N 44.14309°, E 02.63718°
We started the day well with sightings of two short-toed eagles and what I think was a Montague's harrier. These were near our camp at the top of the Tarn Gorge and seeing them had us reconsidering our plans for the day.
We had intended just bumbling vaguely northward towards home but the raptors seemed like a sign. Nine years ago we were rushing back home from a trip to northern Spain and we passed through an area down towards the Pyrenees that was just teeming with birds of prey. We always said we'd spend a bit of time there at some point and had no excuses so we turned the truck south.
Well, you win some and you lose some. Nearly three hours driving took us bang into the hot spot and... nothing. I have no idea why but the area produced only the odd buzzard and kestrel.
Still, the landscapes around this part of France (not far from Carcassonne) are really beautiful and the D roads virtually empty. It was a pleasure to burble along at 30mph just drinking it all in.

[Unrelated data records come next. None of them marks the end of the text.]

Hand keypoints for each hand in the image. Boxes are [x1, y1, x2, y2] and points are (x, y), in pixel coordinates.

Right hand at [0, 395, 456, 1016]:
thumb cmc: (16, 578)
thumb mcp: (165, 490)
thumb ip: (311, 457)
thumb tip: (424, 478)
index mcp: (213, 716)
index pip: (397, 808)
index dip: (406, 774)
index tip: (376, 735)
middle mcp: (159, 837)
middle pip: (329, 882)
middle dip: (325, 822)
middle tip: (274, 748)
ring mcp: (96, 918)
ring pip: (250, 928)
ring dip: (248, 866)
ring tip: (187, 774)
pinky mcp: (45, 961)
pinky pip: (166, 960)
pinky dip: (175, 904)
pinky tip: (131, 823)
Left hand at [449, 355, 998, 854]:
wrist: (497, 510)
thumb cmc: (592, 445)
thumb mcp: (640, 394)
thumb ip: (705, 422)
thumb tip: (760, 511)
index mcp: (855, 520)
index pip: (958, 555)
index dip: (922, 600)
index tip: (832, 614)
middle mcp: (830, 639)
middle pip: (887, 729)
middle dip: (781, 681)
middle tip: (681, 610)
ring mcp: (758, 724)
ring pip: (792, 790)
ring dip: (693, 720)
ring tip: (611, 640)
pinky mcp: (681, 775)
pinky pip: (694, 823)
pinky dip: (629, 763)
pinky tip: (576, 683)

As we drew a line under the raptor quest and started to head north we passed through a pretty unusual landscape that went on for about 30 miles or so characterised by bright red soils. The houses were clearly built in local stone as they too took on the same hue. It was redolent of the bright red soils of outback Australia. Unusual and pretty.
France does throw up massive diversity in so many ways, not least with its landscapes.

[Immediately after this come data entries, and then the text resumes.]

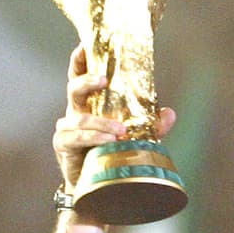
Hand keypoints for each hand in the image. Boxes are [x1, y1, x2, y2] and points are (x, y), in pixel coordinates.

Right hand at [52, 45, 175, 232]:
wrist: (101, 188)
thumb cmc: (115, 156)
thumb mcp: (138, 138)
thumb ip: (152, 125)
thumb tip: (170, 112)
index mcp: (92, 104)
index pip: (82, 76)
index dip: (81, 60)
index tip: (86, 44)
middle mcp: (76, 112)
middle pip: (74, 88)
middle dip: (87, 80)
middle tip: (103, 79)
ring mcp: (67, 128)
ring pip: (79, 118)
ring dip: (100, 122)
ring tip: (120, 131)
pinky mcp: (63, 145)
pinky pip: (77, 138)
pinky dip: (93, 138)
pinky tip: (108, 140)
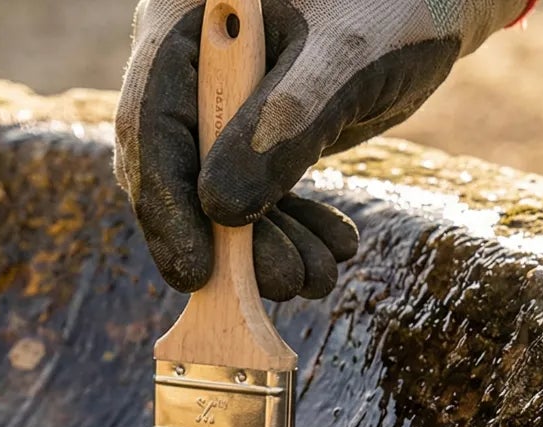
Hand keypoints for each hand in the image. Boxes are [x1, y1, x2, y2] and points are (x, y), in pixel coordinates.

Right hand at [114, 0, 531, 299]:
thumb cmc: (394, 2)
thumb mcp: (345, 58)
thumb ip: (284, 125)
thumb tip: (221, 213)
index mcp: (186, 22)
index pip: (148, 120)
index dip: (166, 203)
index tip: (195, 271)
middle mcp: (189, 63)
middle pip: (175, 165)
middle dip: (226, 237)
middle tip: (281, 282)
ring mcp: (219, 99)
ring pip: (214, 189)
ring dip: (262, 245)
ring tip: (316, 275)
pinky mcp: (254, 128)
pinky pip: (253, 189)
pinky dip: (287, 227)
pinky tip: (328, 251)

The truck's done everything asked of it so far and has happily kept climbing tough old inclines in 30°C plus temperatures. It's been down some pretty dodgy tracks and clambered over a few humps and hollows. After scraping through the gorge yesterday we thought the worst was over but the biggest test was yet to come.
Right at the top of a hill on a very narrow D road we came upon a tight village with a couple of crooked farm buildings that leaned into the road from both sides. It looked like an improbable gap, especially at roof level where they encroached the most.

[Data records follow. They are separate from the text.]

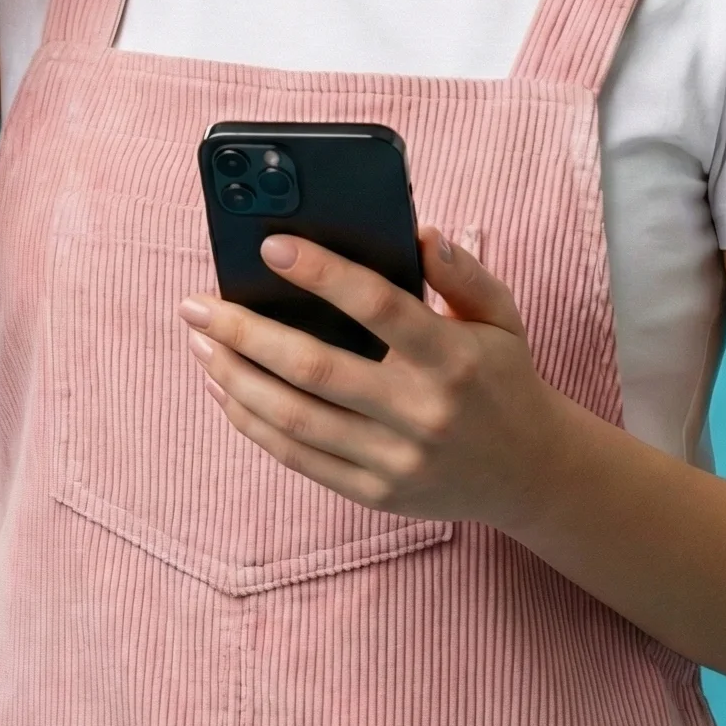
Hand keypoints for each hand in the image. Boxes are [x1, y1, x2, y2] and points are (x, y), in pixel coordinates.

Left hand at [177, 229, 572, 528]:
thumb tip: (418, 232)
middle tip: (197, 303)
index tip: (270, 246)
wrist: (529, 472)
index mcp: (452, 357)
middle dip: (245, 333)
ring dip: (235, 377)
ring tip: (198, 341)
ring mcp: (394, 460)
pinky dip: (251, 423)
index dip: (321, 273)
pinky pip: (298, 459)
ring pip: (294, 419)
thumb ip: (462, 270)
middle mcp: (421, 412)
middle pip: (315, 369)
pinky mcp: (374, 493)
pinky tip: (223, 389)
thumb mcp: (500, 313)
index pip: (377, 306)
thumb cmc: (501, 376)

Reversing down the narrow and tricky hill was my immediate thought but a tractor towing a trailer had appeared behind us in that way that such things do in times of crisis. Mirrors folded in, Emma jumped out, went to the front and at about half a mile an hour I gingerly headed for the gap. Her face and frantically waving hands said it all but in spite of my intuition we made it though. The tractor driver couldn't quite fathom it, we were clearly very, very lucky. When we'd calmed down a bit I asked Emma how much gap we'd had on either side of the roof: she held up her fingers and thumbs indicating about 5mm either side.
In truth it was closer to 10mm...
Tomorrow we are going to drive on some motorways.